9 Feb
2014
9 Feb
'14
1:54 p.m.
Hello group:
Need some collective help here on a mail system hacker issue I've been having.
First, the IP address on my system he's coming in on is 44.2.14.1
This person is dumping thousands of random emails into my system and some
of them will match BBS AREA patterns and get forwarded out to my forward
partners.
At first, I set up a log book scan script to look for bad logins, and then
ban the IP address, but then I found out that since my 44.2.14.1 ip address
goes "around" my firewall via UCSD, the block rules literally have zero effect.
I found a common "from" (online...@....) line in his emails, so in my
"rewrite" file I used this command "onl*@* | *@* refuse" but that
also had
zero effect.
Then I tried telling JNOS "stop smtp" and "stop pop3" and that had
zero effect.

——

§ QUESTIONS TO ANSWER:
(a) Rewrite the paragraph of the mail hacker post that begins "At first, I set up" as a short list, keeping its main facts.
(b) Set down everything in the mail hacker post from "First, the IP" down to "have zero effect.", with no changes.
(c) Resume the mail hacker post, picking up after its last sentence.

§ SUPPLIED MATERIAL:

——

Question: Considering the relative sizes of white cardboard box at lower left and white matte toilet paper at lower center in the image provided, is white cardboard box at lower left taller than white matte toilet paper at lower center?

——

§ ANSWERS TO THE EXERCISE:
(a)
- A log book scan script was set up to look for bad logins and ban the IP address.
- The 44.2.14.1 address goes "around" the firewall via UCSD.
- Because of that, the block rules had zero effect.

(b)
First, the IP address on my system he's coming in on is 44.2.14.1
This person is dumping thousands of random emails into my system and some
of them will match BBS AREA patterns and get forwarded out to my forward
partners.
At first, I set up a log book scan script to look for bad logins, and then
ban the IP address, but then I found out that since my 44.2.14.1 ip address
goes "around" my firewall via UCSD, the block rules literally have zero effect.

(c)
JNOS's email system uses very old RFC rules, and none of the modern RFC
rules, so it's easy for this hacker to login to my JNOS mail server and
dump this junk. Luckily most get held, but as stated, a few match forward
patterns, so they slip through.
Right now I've completely taken my JNOS off-line until a fix can be found.
Anyone have some suggestions on blocking smtp and pop3 when my 44.2.14.1
address is live to global net ?
Any advise is appreciated in advance.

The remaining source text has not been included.